13, 綺麗
「今日襲ってきたやつらだけどさ。」
服を着替えながら切り出す。カーテン越しのフェレスにむけて。
「……もしかして伯爵の家、誰かに狙われてるのか?」
「狙われてる……?」
「んー。実は、私伯爵家の護衛だってんで他にも二回襲われたんだ。」
「どこで?」
「ブロイニュ。」
沈黙。
「や、別に思い当たる節がないならいいんだけどさ。ただお金持ちだから狙われただけかもしれない。」
「アングランドファウスト家として狙われたのであれば、考えられるのは政敵の貴族になるが、今日倒れてた連中はなんの紋章も掲げてなかったな……。」
「匿名?」
「それかただの野盗だ。

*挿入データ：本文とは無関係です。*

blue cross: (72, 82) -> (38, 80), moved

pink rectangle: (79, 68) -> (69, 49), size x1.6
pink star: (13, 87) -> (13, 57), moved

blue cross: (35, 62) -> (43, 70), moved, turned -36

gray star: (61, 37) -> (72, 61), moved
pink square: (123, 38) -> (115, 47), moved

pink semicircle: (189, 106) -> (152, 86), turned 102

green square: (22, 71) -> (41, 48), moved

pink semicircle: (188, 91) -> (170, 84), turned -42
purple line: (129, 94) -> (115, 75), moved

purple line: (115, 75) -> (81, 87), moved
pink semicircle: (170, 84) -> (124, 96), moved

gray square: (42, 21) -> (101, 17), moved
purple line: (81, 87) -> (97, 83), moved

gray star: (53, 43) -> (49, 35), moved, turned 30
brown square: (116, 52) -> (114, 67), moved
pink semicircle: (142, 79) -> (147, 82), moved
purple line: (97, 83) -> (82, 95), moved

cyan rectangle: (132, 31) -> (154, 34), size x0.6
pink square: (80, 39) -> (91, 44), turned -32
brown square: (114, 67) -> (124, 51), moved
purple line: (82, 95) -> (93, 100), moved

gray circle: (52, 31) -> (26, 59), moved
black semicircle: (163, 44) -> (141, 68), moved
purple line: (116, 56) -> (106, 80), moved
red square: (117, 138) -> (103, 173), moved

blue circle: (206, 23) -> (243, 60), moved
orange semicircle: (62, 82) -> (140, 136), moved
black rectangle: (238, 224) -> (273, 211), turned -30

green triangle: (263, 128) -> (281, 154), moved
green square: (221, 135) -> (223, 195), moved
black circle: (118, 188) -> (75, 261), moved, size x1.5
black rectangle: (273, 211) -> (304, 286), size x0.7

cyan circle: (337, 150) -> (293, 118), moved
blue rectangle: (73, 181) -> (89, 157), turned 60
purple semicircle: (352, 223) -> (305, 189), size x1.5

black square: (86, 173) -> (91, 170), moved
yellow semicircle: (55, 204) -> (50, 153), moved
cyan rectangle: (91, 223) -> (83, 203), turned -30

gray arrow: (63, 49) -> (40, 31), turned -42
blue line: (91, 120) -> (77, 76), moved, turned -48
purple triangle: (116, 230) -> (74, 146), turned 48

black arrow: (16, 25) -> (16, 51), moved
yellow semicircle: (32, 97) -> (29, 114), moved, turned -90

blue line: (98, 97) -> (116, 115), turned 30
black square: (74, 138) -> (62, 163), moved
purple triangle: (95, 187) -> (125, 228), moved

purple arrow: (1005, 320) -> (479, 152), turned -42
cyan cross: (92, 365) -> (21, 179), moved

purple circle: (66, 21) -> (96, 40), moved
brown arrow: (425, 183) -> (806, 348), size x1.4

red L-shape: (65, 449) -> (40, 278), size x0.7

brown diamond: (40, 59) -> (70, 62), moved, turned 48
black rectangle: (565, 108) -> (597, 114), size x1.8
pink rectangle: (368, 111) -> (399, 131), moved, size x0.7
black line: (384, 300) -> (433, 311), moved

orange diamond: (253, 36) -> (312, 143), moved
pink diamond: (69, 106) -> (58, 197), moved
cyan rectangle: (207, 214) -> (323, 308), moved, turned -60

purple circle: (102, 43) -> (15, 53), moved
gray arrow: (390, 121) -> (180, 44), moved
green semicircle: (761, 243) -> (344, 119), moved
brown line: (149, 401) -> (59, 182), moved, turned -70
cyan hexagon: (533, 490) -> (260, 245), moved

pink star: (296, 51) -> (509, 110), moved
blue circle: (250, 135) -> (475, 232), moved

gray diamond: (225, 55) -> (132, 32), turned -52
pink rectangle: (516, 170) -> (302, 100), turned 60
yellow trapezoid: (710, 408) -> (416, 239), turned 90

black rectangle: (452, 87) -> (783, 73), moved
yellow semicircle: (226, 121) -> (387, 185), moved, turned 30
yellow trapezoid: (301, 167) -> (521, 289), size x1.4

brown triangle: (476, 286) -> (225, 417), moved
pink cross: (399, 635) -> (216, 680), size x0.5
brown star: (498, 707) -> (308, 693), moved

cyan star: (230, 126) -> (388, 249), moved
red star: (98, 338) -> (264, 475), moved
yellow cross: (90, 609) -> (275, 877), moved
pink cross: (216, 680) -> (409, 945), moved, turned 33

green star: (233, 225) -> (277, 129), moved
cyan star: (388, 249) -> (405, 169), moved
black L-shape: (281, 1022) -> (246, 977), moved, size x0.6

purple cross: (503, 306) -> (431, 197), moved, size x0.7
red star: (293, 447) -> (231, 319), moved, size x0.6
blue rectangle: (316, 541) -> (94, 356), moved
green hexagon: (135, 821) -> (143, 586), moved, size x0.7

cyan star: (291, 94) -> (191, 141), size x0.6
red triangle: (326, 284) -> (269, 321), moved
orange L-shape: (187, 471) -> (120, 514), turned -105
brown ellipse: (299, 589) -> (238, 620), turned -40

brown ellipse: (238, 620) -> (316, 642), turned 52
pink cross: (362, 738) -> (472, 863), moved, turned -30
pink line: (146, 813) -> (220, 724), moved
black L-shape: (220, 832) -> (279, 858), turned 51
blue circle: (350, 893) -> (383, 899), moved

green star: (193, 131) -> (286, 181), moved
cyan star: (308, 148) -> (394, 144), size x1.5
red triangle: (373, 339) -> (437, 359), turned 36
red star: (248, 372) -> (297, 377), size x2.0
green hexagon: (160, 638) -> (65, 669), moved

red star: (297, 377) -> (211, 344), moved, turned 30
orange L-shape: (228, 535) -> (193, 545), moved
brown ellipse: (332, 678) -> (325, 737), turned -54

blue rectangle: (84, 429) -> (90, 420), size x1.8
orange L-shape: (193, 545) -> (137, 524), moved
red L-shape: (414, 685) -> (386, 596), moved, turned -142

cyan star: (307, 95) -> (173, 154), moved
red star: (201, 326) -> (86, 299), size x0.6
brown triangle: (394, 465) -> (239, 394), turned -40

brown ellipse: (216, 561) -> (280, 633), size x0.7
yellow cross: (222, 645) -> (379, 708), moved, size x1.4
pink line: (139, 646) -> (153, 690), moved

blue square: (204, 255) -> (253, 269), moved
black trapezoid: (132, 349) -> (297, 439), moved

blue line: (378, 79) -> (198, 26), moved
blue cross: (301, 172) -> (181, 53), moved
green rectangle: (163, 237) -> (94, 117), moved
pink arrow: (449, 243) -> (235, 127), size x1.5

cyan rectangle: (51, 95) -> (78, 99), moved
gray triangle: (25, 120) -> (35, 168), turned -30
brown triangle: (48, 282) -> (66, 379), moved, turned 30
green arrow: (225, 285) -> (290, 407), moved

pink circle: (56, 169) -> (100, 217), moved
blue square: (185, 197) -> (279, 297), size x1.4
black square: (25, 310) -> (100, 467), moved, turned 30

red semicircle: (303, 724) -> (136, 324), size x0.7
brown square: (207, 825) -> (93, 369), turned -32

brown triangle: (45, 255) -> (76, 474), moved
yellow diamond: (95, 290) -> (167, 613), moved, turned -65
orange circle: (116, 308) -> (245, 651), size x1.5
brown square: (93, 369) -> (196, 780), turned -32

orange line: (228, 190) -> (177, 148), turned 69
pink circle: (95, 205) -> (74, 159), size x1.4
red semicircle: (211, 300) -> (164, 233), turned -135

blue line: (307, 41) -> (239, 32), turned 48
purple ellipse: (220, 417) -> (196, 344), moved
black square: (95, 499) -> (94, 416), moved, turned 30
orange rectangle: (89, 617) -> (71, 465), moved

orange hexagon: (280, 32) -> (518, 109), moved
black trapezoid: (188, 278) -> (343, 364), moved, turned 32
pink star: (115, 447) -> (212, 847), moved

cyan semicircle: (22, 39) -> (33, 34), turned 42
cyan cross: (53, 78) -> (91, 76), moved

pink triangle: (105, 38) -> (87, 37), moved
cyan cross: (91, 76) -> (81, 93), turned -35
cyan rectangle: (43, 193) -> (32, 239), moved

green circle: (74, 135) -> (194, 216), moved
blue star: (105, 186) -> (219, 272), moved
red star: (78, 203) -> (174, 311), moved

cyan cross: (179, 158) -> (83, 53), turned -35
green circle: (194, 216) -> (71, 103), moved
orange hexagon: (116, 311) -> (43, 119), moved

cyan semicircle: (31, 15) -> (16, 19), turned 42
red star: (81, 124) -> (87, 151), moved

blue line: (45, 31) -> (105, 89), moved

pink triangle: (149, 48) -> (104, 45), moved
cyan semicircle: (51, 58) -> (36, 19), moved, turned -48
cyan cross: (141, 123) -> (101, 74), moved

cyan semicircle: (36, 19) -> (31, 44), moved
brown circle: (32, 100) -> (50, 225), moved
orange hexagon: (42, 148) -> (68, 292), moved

」
「匿名だったら、性質悪いな。」
「まったくだ。」
「喧嘩売るならさ、堂々と名乗ればいいのにっと。」
着替えを終えて、しゃっとカーテンを開く。
「どうだ?サイズ、あってるか?ワンピースなんて初めてだから、着方が良くわかんなくってさ。」
「…………あぁ。」
「よかった。」
微笑んだ。
「俺は嫌いだな。」
「え?似合わないか?」
「そういう誇りのない真似をする人間だ。」
「……匿名希望で襲ってくる奴のこと?」
「あぁ。俺は、嫌いだ。」
フェレスは彼らのことを軽蔑してるようだった。
夕餉。
フェレスと一緒に部屋に入ると、クシスが待っていた。
「綺麗ですね、スザンナ。」
クシスが微笑んで褒めてくれた。
「あ、本当に?や、ビラビラの服しかなくってさ。一番動きやすそうなのを貰ったんだ。でもこの裾、多分後で切るっ。」
「……そうですか。」
クシスは笑ったが、あの時絶対呆れてた。
しかし、対照的な兄弟だなと思った。
クシスはにこにこと、嘘か本当かわかんないような笑顔を常に顔に貼り付けてる。一方でフェレスは決して微笑んだり笑ったりしない。
「なぁフェレス。いつまで此処にいるんだ?」
「一ヵ月半ほどだ。」
「あ、そうなのか?じゃあ、私はその頃にはバルガンにいるなぁ。思えば一年って結構長かったな。楽しみだ。」
「祖父に会うのが楽しみ?」
「そりゃあもう。手合わせが楽しみ。」
「母親は?」
「うん。元気だといいなっ。」
「兄や弟も、バルガンに住んでるんだったか?」
「や、兄ちゃんはいないよ。もう。3年前に村を出て行ったから。多分どこかで働いてるんだろうな。時々お金もって帰ってくれる。弟も多分今年旅に出る年だからな。あえるかなっ。すれ違いかもな。」
「そうか。」
そこに食事が運ばれてきたので、たくさん、美味しくいただいた。